Hi @jihoonson , should #10363 be mentioned in the release note since it has changed the user-facing configurations ?

jihoonson commented 3 years ago

@FrankChen021 hmm, sure. It seems worth calling it out. I added it under the bug fixes section.

himanshug commented 3 years ago

hey @jihoonson , I am very excited about Service discovery and leader election based on Kubernetes but I am in the process of writing a PR that runs #10680 for k8s based deployment to stress test the k8s based leader election mechanism ... In that process I found two improvements, (1) upgrade to newer version of kubernetes-client library which has some leader election improvements and makes leader changes happen quicker if a node is gracefully stopped (2) a bug which shows up in specific deployments where druid.host gets set to something more than 63 characters which is the max length limit on kubernetes label values

I will address all of the above including introducing the new build in a new PR, those updates would make this feature a lot more robust and production ready. Thanks to @clintropolis for introducing #10680 which really stresses the overlord/coordinator startup, discovery, leader election machinery to help discover above improvements.

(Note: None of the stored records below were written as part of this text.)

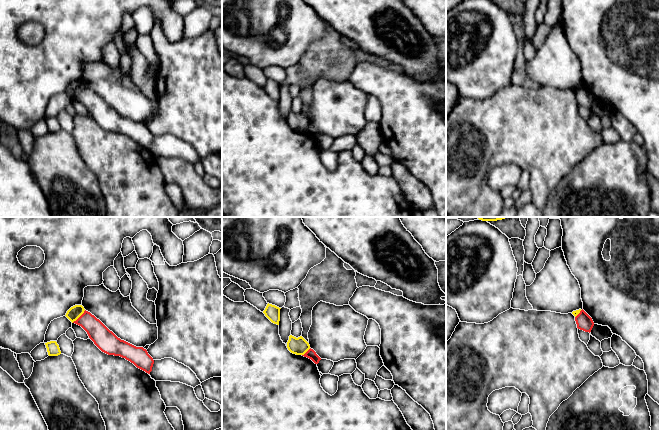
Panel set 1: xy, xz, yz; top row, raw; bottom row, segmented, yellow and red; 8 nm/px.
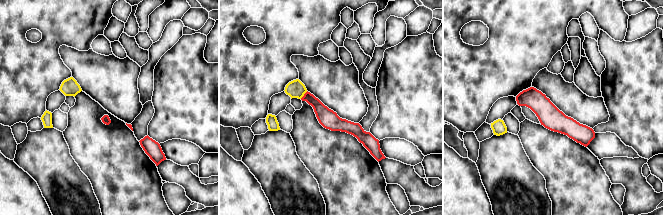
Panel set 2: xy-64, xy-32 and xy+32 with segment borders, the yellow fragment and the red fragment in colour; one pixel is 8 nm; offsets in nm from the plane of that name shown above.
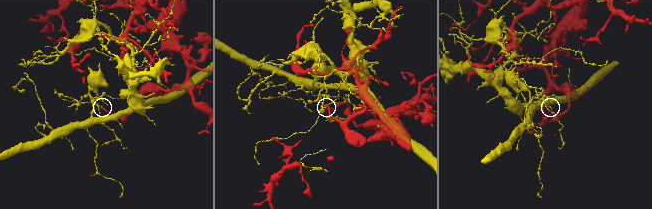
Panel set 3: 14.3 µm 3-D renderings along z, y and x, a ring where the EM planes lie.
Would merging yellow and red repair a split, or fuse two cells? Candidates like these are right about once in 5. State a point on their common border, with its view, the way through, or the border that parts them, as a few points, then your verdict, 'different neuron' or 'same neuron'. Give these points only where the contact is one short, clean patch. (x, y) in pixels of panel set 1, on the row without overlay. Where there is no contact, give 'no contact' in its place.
meets yellow in xy at (78, 93); border along xy (85, 86), (72, 98); different neuron

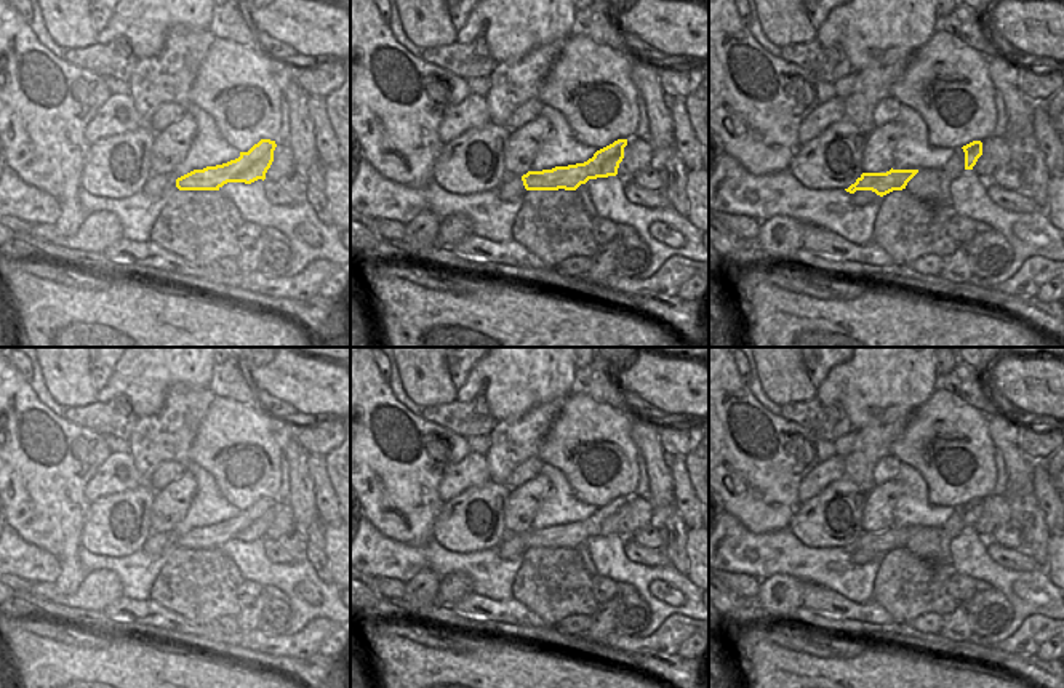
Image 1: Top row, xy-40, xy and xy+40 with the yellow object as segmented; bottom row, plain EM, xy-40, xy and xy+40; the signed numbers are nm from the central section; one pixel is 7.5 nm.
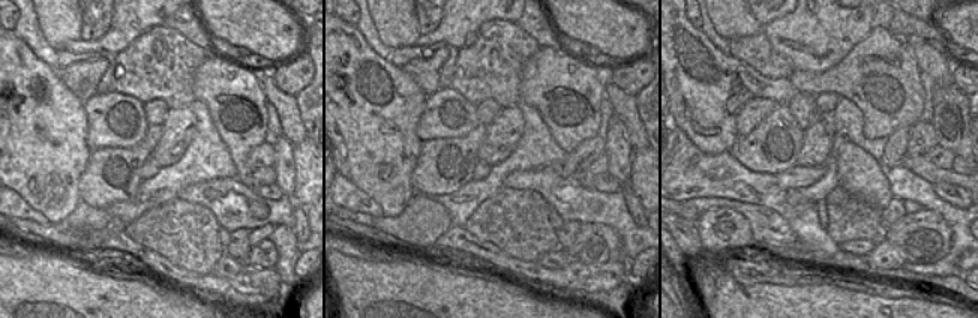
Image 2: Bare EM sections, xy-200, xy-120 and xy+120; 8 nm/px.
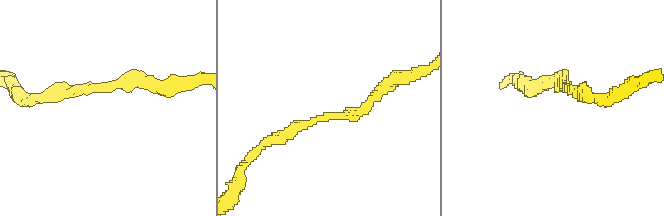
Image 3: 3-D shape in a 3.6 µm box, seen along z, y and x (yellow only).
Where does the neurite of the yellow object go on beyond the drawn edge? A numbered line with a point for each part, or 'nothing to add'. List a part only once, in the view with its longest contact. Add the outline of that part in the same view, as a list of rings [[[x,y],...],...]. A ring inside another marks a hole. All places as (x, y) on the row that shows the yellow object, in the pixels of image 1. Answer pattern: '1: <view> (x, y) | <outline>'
nothing to add

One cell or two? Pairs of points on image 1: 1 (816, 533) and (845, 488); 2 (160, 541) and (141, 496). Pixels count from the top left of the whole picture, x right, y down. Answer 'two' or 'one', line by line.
1: one
2: two

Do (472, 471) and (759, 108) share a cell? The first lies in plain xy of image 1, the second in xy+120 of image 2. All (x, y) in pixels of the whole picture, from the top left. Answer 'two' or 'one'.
one

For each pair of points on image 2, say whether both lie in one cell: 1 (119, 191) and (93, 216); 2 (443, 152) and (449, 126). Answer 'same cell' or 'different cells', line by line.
1: different cells
2: different cells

that said, I think, 0.21.0 should continue to go on its schedule. For that reason, I think we should remove the mention of this new feature in 0.21.0 release notes and we can document its availability in next release.

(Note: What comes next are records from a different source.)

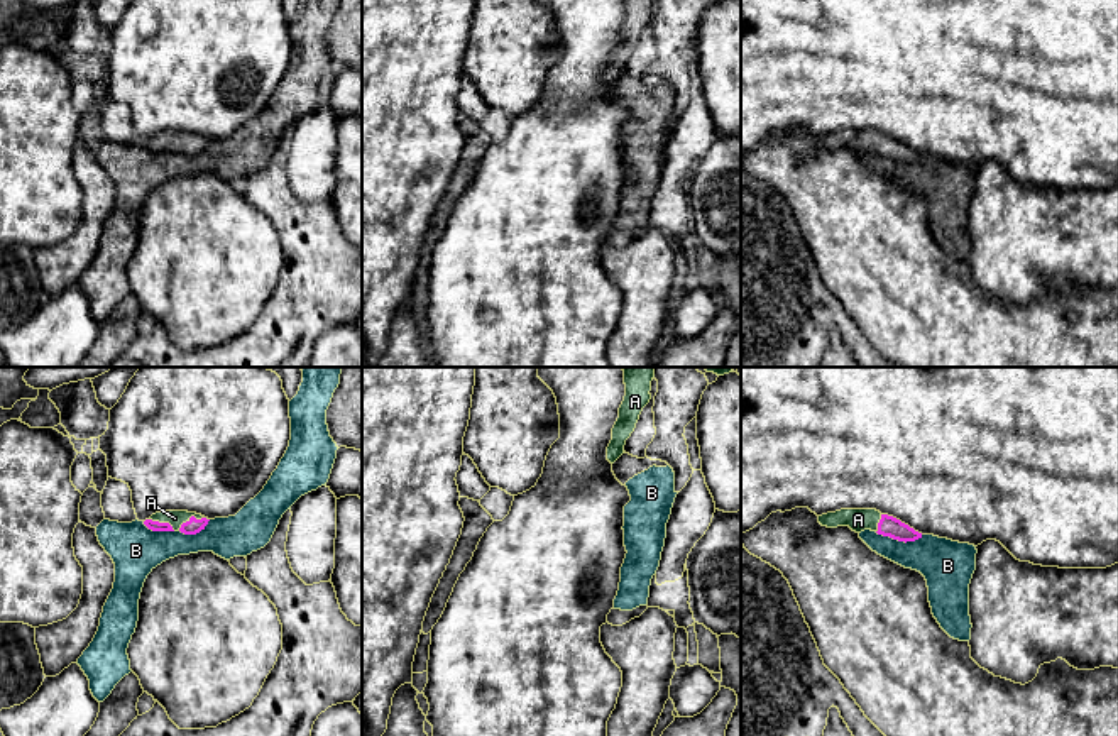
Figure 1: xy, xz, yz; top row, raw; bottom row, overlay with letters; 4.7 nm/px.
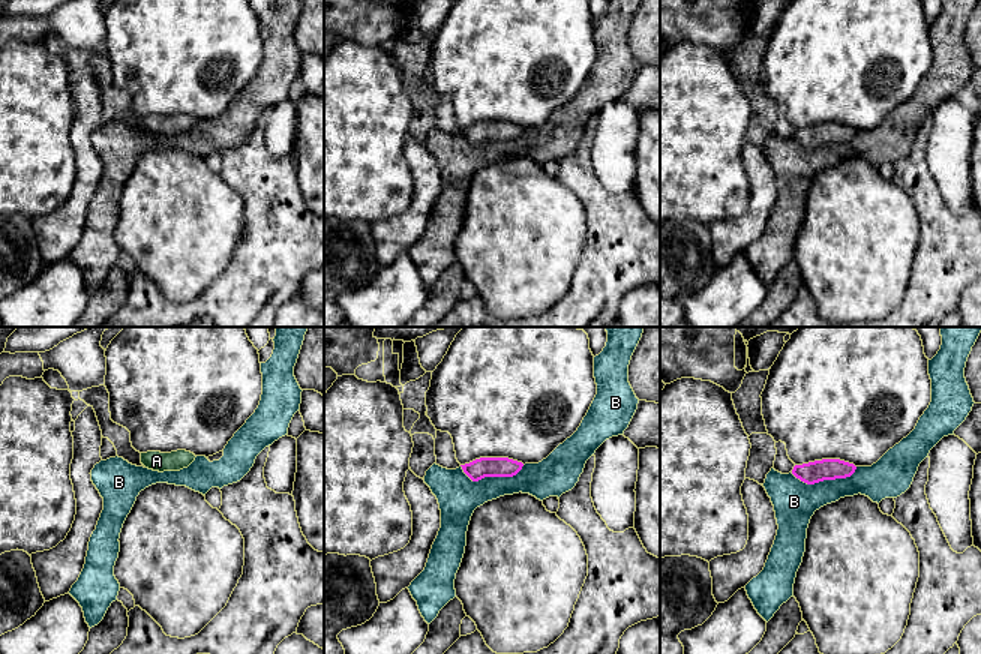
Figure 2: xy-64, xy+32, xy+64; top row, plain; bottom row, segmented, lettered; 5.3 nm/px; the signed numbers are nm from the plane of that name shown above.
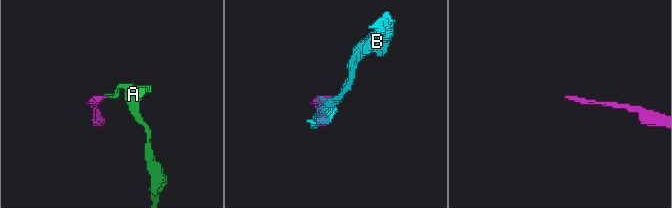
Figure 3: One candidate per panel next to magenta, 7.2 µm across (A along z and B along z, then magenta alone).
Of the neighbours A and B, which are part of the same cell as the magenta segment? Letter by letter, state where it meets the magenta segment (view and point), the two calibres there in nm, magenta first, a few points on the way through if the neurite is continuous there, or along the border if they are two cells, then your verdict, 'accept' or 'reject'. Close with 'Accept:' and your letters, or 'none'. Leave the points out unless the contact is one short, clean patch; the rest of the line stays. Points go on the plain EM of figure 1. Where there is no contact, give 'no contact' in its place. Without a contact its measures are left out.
A: meets magenta in xy at (191, 137); 70 nm thick on the magenta side, 80 nm on the other; runs through xy (191, 148), (191, 137), (175, 139); accept
B: meets magenta in yz at (898, 161); 100 nm thick on the magenta side, 240 nm on the other; reject
Accept: A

jihoonson commented 3 years ago

that said, I think, 0.21.0 should continue to go on its schedule. For that reason, I think we should remove the mention of this new feature in 0.21.0 release notes and we can document its availability in next release.

@himanshug thanks for taking a look. I understand it's not matured enough to use in production yet, but would like to keep it because it's one of the most exciting new features that 0.21.0 introduces and worth drawing people's attention. From my experience, most people don't want to test new features out in their production right away when they are first introduced. Rather, they would like to wait for a couple of releases until those features become matured and stable. In this case, as it is stated as experimental, people would be especially careful before trying it out. Later, once it becomes production ready, we can promote it again in the release notes by stating like "this cool feature is now production ready. everyone should try it out".

If we didn't mention it in this release, but in some future release when it becomes more stable, I think that people could still underestimate its maturity because it would be a feature that is promoted in the release notes first time. What do you think?

himanshug commented 3 years ago

sure, you are the release manager :)

anyways, now that the conversation is here in this issue, power users would likely note the upcoming improvements. however, by that time new PR would be done and merged for them to cherry pick that specific commit.

jihoonson commented 3 years ago

Thanks. That sounds good :slightly_smiling_face:

Gabriel39 commented 3 years ago

Hi @jihoonson this link https://druid.apache.org/docs/latest/development/extensions-core/kubernetes.html seems like outdated with 404 error. Is there a new site to refer about k8s extension?

jihoonson commented 3 years ago

Hi @Gabriel39, the kubernetes extension is added in 0.21.0 and not available in the latest release (0.20.1) yet. The doc will be updated once 0.21.0 is released.

stroeovidiu commented 3 years ago

Hello, Any update when the 0.21.0 will be released ? Thank you !

jihoonson commented 3 years ago

Hi @stroeovidiu, the vote for 0.21.0 release is in progress. It will pass in a couple of days unless we find some issue in the release.

jp707049 commented 3 years ago

Hello,

Thank you :)

jihoonson commented 3 years ago

Hi @jp707049, no worries and sorry for the delay. The 0.21.0 release vote has just passed! We will announce the release tomorrow.

When you try the k8s extension, please keep it mind that the extension is experimental and so you might be able to see some unexpected bugs.

xvrl commented 3 years ago

@jihoonson do you plan to update the release tag with the release notes and close this?

jihoonson commented 3 years ago

Apologize for the delay. I'm finalizing the release process now.

jihoonson commented 3 years ago

I just announced the 0.21.0 release. Thanks everyone for your patience!